Хаутон выстроил нас на плацу в полном снаряжении, и они вдвоем с капитаном обошли шеренгу, всматриваясь в каждого из нас, словно выискивая государственного преступника. Пока они шли вдоль строя, мы, как и положено по уставу, медленно поворачивали вслед им головы, как будто бы кто-то тянул нас всех за правое ухо.
— Как настроение? — спросил капитан, остановившись перед Марвином. Тот, вероятно, от страха наложил в штаны и никак не реагировал на вопрос.
— Бодрое, господин капитан! — заорал стоящий рядом с ним Стивен.
— А питание?
— Как у иранского шахиншаха, господин капитан! — ответил Вэсли.
Капитан был удовлетворен ответами и закончил осмотр. Дойдя до конца шеренги, подал знак рукой, и сразу же к нему, выбрасывая песок из-под колес, подкатила его амфибия.

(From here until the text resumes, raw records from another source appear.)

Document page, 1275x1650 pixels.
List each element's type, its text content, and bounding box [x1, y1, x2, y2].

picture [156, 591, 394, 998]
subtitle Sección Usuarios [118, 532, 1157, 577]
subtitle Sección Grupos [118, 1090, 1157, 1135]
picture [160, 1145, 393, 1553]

Хаутон скомандовал «направо» и «шагом марш», и мы потопали к казарме, так как направо больше некуда было идти.
Установив карабины в пирамиду, мы из окна казармы видели, как Хаутон и капитан уселись в амфибию и укатили в сторону установок, а через полчаса Хаутон возвратился пешком один, вероятно, капитан уехал нижней дорогой и не стал его подвозить.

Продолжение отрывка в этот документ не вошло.